Yeah… that’s gonna be a problem, mate.

This ties in to the second thing that conspired against us: there were two particular issues with the house that we didn’t want to go ahead without resolving. The first was that the boiler hadn’t been serviced in a long time, so we insisted upon a gas safety inspection being carried out before we would exchange contracts. The second was that the front door was more “hole” than “door”, believed to have occurred during some kind of fracas between the owners (did I mention that their divorce was a little unpleasant?).

A list of items for sale, with prices: wardrobes, drawers, a cooker, washing machine, and fridge/freezer.
The sellers were keen to re-home a number of pieces of furniture along with the house.

The gas safety inspection got sorted out after a while, but we went back and forth over the front door for what felt like an age. Who should repair it? Who should pay? We were told that the sellers were having cashflow problems and weren’t sure that they could pay for the repair of the door prior to the sale, but we weren’t happy to agree to the sale without a commitment that the door would be repaired by the completion (our insurer, answerable to our mortgage lender, wasn’t keen on us moving in to a house will a hole in it): we were at an impasse. So when the sellers produced for us a list of furniture they’d like to offer to sell to us, we noted with some suspicion that the total value of the furniture was remarkably close to the value of the quote for the repair of the door: clearly, they planned to offer to give us the furniture for “free” in exchange for not repairing the door.

A pair of large wardrobes.
The sellers were particularly keen to sell us this enormous pair of wardrobes, but -m for the price they were asking – we weren’t biting.

Which might have been fine, except for the fact that we didn’t want about half (by value) of the things they were offering. Having been living in unfurnished accomodation for several years, we’ve already got a sufficiency of wardrobes. We were keen to take their appliances off their hands (including a gas cooker and a very large fridge/freezer), but we weren’t willing to buy something that we didn’t need just so that they could find it easier to repair something that they broke! We made a number of other offers, such as lending them the money to repair the door (which they’d be able to pay us back following the sale), but they weren’t keen.

A faux leather couch.
Given that at least one of the sellers was a smoker, we didn’t really want to buy any soft furnishings from them, such as this sofa. Besides, we thought, my dad’s house already contains a perfectly fabulous couch that nobody’s using!

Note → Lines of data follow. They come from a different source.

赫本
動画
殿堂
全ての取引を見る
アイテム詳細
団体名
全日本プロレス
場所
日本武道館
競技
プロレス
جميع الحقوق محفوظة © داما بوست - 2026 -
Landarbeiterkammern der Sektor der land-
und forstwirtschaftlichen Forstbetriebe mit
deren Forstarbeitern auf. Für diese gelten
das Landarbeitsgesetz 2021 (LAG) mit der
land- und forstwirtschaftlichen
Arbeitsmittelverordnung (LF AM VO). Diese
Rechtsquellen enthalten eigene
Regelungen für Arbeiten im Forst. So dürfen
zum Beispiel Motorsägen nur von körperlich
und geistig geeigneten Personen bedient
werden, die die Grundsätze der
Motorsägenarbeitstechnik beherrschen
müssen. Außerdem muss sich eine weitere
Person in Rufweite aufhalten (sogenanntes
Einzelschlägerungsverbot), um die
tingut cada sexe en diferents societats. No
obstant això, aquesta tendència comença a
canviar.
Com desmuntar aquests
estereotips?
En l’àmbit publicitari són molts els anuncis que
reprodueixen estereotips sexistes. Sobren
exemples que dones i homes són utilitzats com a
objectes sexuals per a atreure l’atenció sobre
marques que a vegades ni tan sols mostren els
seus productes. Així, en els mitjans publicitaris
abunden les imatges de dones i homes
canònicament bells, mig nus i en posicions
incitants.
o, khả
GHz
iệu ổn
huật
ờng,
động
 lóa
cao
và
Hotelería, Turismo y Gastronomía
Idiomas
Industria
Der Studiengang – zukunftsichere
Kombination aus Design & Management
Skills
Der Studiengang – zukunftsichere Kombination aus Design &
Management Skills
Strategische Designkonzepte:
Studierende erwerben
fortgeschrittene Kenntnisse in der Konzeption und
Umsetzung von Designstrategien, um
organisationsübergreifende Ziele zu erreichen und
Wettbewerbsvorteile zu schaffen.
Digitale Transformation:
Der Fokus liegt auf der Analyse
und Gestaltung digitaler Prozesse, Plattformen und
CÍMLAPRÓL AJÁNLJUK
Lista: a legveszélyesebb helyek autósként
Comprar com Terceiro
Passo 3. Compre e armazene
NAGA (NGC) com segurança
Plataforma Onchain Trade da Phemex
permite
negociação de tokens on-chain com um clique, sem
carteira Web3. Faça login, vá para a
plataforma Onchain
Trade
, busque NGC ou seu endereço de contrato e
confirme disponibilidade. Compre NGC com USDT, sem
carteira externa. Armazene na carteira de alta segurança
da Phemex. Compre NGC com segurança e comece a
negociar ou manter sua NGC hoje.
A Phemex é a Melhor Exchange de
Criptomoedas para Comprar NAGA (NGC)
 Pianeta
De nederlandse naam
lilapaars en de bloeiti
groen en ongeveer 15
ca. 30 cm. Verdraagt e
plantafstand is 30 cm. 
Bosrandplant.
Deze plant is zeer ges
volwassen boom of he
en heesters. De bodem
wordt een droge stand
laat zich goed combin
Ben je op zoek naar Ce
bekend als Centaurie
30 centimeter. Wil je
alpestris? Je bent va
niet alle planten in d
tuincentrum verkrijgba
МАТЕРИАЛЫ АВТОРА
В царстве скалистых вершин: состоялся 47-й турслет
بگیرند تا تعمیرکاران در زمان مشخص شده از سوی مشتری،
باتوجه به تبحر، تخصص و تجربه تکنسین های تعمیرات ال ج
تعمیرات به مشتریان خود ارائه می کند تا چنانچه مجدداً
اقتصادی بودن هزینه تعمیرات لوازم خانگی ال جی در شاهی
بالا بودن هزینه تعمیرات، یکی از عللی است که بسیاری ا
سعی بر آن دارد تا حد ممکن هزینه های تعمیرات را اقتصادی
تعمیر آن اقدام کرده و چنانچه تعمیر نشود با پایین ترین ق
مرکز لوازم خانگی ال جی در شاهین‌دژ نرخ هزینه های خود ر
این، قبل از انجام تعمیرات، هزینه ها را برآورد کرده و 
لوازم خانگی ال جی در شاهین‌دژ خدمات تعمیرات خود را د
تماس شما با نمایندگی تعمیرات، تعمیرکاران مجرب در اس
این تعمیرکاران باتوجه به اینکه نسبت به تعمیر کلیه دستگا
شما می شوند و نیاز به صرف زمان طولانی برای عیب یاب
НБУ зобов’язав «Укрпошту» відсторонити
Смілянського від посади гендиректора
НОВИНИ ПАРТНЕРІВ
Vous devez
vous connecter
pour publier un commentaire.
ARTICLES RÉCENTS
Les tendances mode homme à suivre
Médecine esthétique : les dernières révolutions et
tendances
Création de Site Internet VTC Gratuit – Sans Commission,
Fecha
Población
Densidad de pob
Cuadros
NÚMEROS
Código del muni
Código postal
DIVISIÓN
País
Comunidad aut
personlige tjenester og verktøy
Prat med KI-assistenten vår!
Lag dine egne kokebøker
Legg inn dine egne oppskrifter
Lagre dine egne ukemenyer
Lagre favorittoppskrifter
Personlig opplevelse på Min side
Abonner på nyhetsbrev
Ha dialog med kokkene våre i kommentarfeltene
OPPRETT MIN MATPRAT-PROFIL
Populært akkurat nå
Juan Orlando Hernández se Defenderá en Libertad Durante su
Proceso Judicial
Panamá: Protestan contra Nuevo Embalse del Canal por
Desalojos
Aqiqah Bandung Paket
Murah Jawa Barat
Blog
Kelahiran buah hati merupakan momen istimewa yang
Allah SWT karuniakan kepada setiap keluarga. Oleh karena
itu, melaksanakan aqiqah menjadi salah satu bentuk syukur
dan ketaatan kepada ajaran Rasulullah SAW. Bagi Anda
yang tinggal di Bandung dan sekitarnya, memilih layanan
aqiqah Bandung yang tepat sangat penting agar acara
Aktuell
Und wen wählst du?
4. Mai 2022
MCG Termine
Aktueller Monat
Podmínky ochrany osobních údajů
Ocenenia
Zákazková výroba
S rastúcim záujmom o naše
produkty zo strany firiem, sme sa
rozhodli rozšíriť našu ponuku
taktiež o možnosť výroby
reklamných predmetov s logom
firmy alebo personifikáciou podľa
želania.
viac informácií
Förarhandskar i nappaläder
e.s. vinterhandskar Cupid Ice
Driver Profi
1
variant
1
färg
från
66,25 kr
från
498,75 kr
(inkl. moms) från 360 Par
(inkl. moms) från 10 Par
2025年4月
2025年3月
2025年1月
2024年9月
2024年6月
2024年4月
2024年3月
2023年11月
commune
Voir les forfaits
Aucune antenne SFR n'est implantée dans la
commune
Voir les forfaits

We put into place our emergency plan, and made arrangements to go and start viewing rental properties, in case we ran out of time and needed somewhere to live. JTA and I played “good cop, bad cop” with them in a spectacular tag team, leveraging this situation as a threat to pull out of the purchase entirely… and just like that, they caved. Within a day or so, their solicitor had agreed to the terms of our contract, and the sellers agreed to sort out the front door prior to completion of the sale, and we made sure to get it in writing. Our solicitor had already requested the money from our mortgage lender, so we agreed upon a completion date later in the week.

Piles of boxes - mostly full of board games! - at our old house.
Gradually the kitchen, hallway, and living room became completely full of cardboard boxes.

We popped open a bottle of prosecco and celebrated the successful exchange, and redoubled our efforts to fill our house with boxes, prior to the move.

4 replies to Buying a House, Part 5

  1. Probably more commonly occuring than you might think. Except when my sale completed, my solicitors acdidentally gave me the (divorcing) couples marriage certificate. Great. Glad you are all moved!

  2. Buying a new property is a good idea but before doing payment you must know about every aspect of the property, solicitors are good people to do these kinds of things as a property solicitor can help you a lot while buying a property.

    • That’s true, David. However, I’ve removed the link you added to the solicitors you were trying to advertise, because this discussion’s better without the advertisements.